This thesis is based on two major and one minor previously published refereed journal articles, together with further interpretation and more empirical work. The thesis structure reflects the emergent character of the overall research project (Chapter 3). After presenting the already published research on why practices volunteered to go fundholding and how those practices selected their „lead‟ partner (Chapter 4) and attitudes of GPs who took the management role(Chapter 6), a second analysis of the first phase of data is presented for the first time, finding different levels of engagement in management once fundholding was „live‟ and evidence of doctors in primary care taking hybrid manager roles (Chapter 6). GPs are found to adopt different levels of engagement in management. The factors that contribute to doctors‟ engagement in management are identified. Accounting is found to enable doctors in management and assist them in securing notions of professionalism.

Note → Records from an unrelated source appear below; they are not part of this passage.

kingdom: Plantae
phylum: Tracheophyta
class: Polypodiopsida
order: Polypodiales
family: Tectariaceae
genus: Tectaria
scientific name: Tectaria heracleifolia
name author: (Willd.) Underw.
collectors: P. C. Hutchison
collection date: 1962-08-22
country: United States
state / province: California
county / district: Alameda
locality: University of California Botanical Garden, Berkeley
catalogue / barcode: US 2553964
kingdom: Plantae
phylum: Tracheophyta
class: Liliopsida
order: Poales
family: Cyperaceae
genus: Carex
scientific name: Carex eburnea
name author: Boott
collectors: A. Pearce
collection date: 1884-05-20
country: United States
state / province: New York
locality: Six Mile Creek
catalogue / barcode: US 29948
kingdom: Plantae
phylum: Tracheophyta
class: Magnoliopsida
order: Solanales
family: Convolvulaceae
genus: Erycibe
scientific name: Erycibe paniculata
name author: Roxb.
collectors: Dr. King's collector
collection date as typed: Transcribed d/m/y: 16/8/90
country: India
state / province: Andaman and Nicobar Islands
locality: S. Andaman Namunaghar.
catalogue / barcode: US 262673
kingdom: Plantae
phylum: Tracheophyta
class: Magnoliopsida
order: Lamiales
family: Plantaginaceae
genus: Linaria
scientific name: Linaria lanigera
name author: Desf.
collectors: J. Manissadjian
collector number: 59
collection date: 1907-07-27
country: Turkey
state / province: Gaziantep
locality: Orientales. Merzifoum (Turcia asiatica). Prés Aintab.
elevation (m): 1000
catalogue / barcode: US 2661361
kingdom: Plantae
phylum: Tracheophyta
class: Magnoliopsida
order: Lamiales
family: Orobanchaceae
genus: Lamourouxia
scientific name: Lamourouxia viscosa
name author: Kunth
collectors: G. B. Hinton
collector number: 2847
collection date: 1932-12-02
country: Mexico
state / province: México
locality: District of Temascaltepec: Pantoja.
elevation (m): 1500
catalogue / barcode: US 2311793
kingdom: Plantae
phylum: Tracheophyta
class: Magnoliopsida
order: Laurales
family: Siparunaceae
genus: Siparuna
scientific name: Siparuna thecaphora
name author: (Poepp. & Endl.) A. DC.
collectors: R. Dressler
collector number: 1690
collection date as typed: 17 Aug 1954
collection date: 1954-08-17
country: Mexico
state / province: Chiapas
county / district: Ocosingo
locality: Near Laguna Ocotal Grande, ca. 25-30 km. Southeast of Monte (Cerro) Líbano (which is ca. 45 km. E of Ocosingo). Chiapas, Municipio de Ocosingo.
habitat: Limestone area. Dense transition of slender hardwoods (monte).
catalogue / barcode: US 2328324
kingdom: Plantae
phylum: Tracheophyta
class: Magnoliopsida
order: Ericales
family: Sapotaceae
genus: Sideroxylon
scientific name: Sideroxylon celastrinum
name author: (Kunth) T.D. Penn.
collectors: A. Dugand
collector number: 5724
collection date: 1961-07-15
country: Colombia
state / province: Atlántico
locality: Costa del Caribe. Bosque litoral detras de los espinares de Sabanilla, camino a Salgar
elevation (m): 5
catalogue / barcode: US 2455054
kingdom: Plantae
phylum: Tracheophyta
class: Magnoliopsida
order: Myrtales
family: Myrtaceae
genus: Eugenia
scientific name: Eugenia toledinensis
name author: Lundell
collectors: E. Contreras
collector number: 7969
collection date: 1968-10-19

The study contributes to knowledge on a number of levels: it presents the case of an application of a NPM „experiment‟ in an institutional setting recognising the context of general practice and financial responsibility as important in engaging doctors in management; it contributes to an emerging „doctors in management literature‟, complementing the majority of that literature by focusing on primary care rather than secondary care. The study recommends that as doctors are increasingly being asked to get involved in the management of the finite NHS resource that fundholding was a significant episode to guide the design of policy and structures that will engage doctors in management. Future studies should investigate doctors in management, using case studies to examine the schemes in order to capture the „lived experience‟, identifying the different levels of engagement, what they do and how they do it.